Chapter 38 - Quantization - Conceptual Questions - Page 1151: 12

a) $4\;\rm eV$ b) $3\;\rm eV$ c) $3\;\rm eV$

$$\color{blue}{\bf [a]}$$ We know that the ionization energy is the energy required to completely remove an electron from the atom, taking it from the ground state to an energy level of 0 eV which means the electron is no longer bound to the atom.
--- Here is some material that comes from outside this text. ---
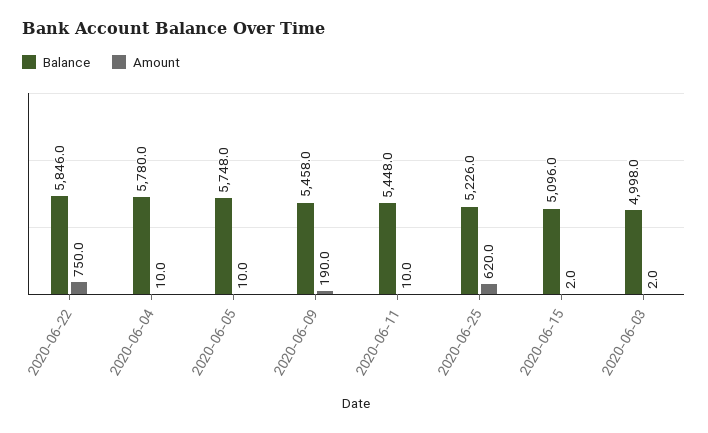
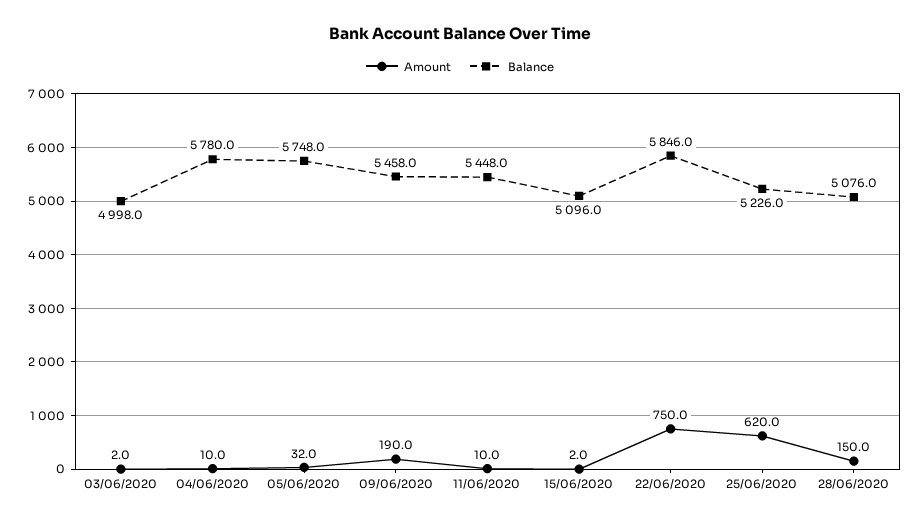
Amount, 2020-06-05: 10 -> 32
Amount, 28/06/2020: none -> 150
Balance, 28/06/2020: none -> 5076

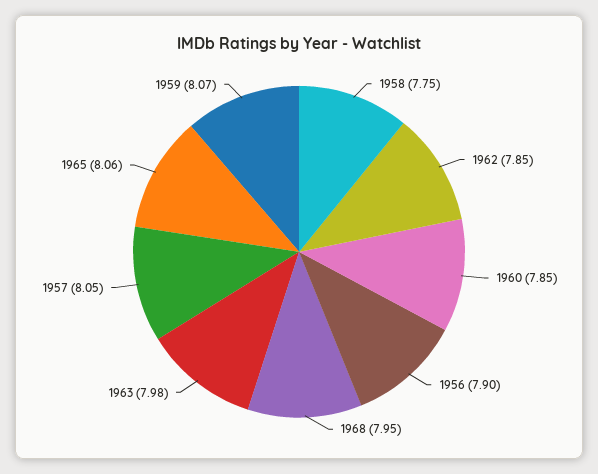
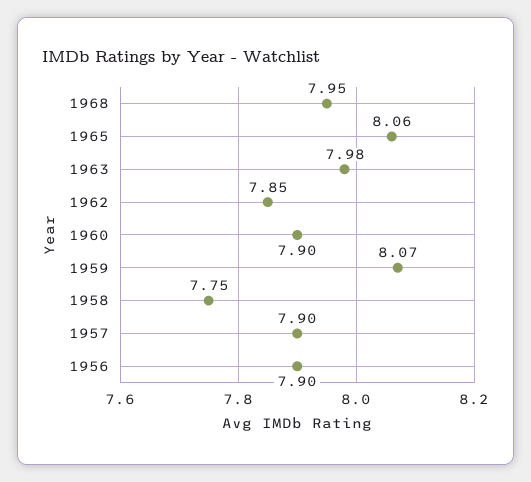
1960: 7.85 -> 7.9
1957: 8.05 -> 7.9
So, from the given graph, the ionization energy is given by $$|E_1|=0-(-4)=\color{red}{\bf4}\;\rm eV$$ $$\color{blue}{\bf [b]}$$ We know that the energy of the emitted photon is given by $$E_{\rm emitted}=\dfrac{hc}{\lambda}=\dfrac{(6.626 \times 10^{-34} ) (3\times 10^8)}{(1240\times 10^{-9})}$$ $$E_{\rm emitted}=\bf 8.2825\times 10^{-19}\;\rm J=\color{blue}{\bf 1.0}\rm \;eV$$ Now we know that the atom starts from the ground state at which energy is -4.0 eV and emits a photon of 1.0 eV. According to the known and the given graph, an electron must have been excited to an energy level of -1.0 eV from the ground level before the photon is emitted. This means that the absorbed photon excited the atom from the ground state at -4.0 eV to -1.0 eV. Hence, the energy of the absorbed photon is then given by $$E_{\rm absorbed }=-1.0 - (-4.0)=\color{red}{\bf 3.0}\;\rm eV$$ $$\color{blue}{\bf [c]}$$ The atom here absorbers the same energy from the collision as it did in part b above since it was in the same ground state and emitted the same photon wavelength. So the energy absorbed by the atom due to the collision is as same as the energy of the absorbed photon in part b above. Thus, the energy transferred to the atom by the colliding electron is given by $$E_{\rm collision}=\bf 3.0\;\rm eV$$ Therefore, the initial kinetic energy of the electron must have been at least 3.0 eV to excite the atom to the level of $n=3$. If we assumed that our atom was at rest, then the initial kinetic energy of the electron is then given by $$E_{\rm e}=\color{red}{\bf 3.0}\;\rm eV$$